Defining the Rules of the Trading Game

The trading setup is specified as the fixed evaluation environment: universe rules, decision schedule, score-to-trade mapping, constraints, and cost model class. The section distinguishes mechanics changes (which require a new setup version) from parameter tuning (which stays within a version), using a detailed ETF momentum example. Comparability across experiments depends on keeping the trading setup invariant and versioned.

1 notebook

6.4

Setting Objectives and Evaluation Metrics

A three-layer metric framework separates model diagnostics (can the model learn the label?), signal diagnostics (does the output behave like a tradable signal?), and strategy outcomes (does the process produce economic value under costs?). Using strategy-level outcomes to drive every micro-decision during development invites overfitting to simulator details. The reader learns to keep metric roles separate and reserve strategy-level evaluation for late-stage confirmation.

6.5

Evaluation Protocol for Time Series

Five forms of data leakage (label, standardization, threshold, survivorship, point-in-time) explain why standard k-fold cross-validation fails on financial data.

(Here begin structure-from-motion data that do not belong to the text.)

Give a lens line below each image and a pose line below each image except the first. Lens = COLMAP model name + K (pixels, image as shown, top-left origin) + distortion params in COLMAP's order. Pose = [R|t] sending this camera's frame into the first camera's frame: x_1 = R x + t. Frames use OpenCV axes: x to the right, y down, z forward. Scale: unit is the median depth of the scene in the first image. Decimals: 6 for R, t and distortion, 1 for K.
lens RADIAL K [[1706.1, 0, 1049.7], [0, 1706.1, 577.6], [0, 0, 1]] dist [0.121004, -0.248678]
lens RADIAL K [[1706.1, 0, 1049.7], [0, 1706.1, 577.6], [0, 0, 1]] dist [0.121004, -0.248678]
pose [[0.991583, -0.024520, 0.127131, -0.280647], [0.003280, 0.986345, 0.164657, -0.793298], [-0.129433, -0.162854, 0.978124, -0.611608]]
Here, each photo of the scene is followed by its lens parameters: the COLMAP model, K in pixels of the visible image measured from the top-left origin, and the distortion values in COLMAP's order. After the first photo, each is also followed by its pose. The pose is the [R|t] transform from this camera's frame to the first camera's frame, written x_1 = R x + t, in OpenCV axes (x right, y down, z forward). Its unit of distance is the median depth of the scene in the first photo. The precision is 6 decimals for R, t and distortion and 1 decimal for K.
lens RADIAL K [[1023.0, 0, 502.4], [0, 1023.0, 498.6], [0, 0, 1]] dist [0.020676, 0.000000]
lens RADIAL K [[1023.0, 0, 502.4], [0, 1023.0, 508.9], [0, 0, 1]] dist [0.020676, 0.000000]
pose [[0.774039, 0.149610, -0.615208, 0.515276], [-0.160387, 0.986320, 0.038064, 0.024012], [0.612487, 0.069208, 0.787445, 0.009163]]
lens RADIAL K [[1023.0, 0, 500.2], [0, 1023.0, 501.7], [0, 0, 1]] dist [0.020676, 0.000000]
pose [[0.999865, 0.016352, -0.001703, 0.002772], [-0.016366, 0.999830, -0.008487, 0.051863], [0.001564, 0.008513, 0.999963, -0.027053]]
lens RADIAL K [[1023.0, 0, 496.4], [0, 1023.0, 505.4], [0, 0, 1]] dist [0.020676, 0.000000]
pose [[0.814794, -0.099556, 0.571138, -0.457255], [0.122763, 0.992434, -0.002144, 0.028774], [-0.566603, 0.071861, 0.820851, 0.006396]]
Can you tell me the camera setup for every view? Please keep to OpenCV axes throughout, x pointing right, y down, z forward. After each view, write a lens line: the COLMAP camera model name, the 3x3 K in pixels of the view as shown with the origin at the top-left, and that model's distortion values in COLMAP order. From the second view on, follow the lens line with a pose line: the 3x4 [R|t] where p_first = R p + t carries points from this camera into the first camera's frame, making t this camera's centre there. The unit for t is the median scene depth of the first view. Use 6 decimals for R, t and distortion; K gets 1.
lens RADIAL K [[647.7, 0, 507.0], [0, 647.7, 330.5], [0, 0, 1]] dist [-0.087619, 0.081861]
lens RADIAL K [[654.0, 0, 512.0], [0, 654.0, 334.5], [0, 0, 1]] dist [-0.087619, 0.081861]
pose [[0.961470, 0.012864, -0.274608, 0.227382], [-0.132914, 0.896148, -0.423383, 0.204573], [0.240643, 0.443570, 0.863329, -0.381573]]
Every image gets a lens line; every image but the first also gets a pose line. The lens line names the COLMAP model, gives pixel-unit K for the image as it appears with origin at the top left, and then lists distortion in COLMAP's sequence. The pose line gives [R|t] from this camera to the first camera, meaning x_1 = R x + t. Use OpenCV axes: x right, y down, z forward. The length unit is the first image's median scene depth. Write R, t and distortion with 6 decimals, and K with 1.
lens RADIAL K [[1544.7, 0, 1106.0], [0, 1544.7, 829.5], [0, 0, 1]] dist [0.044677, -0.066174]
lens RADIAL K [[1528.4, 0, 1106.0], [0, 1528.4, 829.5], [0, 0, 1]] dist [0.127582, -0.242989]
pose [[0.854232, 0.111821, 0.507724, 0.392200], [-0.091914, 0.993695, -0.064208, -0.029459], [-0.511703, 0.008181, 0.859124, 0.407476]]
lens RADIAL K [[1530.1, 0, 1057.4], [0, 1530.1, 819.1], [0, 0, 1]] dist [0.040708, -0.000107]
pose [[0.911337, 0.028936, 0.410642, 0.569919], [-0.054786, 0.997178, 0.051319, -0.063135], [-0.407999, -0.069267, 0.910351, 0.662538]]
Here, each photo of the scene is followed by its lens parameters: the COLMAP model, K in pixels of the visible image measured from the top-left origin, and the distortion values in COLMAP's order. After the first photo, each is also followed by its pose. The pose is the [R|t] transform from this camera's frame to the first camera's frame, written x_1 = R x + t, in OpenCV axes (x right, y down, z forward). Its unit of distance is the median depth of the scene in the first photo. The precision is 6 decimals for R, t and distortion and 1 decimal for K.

The section covers walk-forward CV with expanding and rolling windows, temporal buffers to prevent overlap leakage, sealed holdout test sets, nested walk-forward for rolling retuning, and combinatorial methods like CPCV. Evaluation design commitments — window lengths, step size, buffer sizes, test periods — are non-negotiable protocol choices rather than tuning parameters.

1 notebook

6.6

Establishing a Baseline Checkpoint

The baseline checkpoint is the smallest runnable specification that answers whether the trading setup supports enough stable structure to justify deeper work. Three preflight checks (timing sanity, coverage sanity, trading-intensity sanity) and a narrow first reference run earn the right to expand models and features in later chapters. A failed baseline usually calls for revising the setup rather than optimizing around a brittle definition.

6.7

Search Accounting and Run Logging

Every research iteration must be logged with provenance, configuration, artifact pointers, and decision gates to support comparability and reproducibility. A four-level trial taxonomy (strategy, trial family, trial, run) connects run logging to the Deflated Sharpe Ratio and pre-registration as defenses against selection bias. Without countable search, iteration becomes untraceable and selection bias becomes invisible.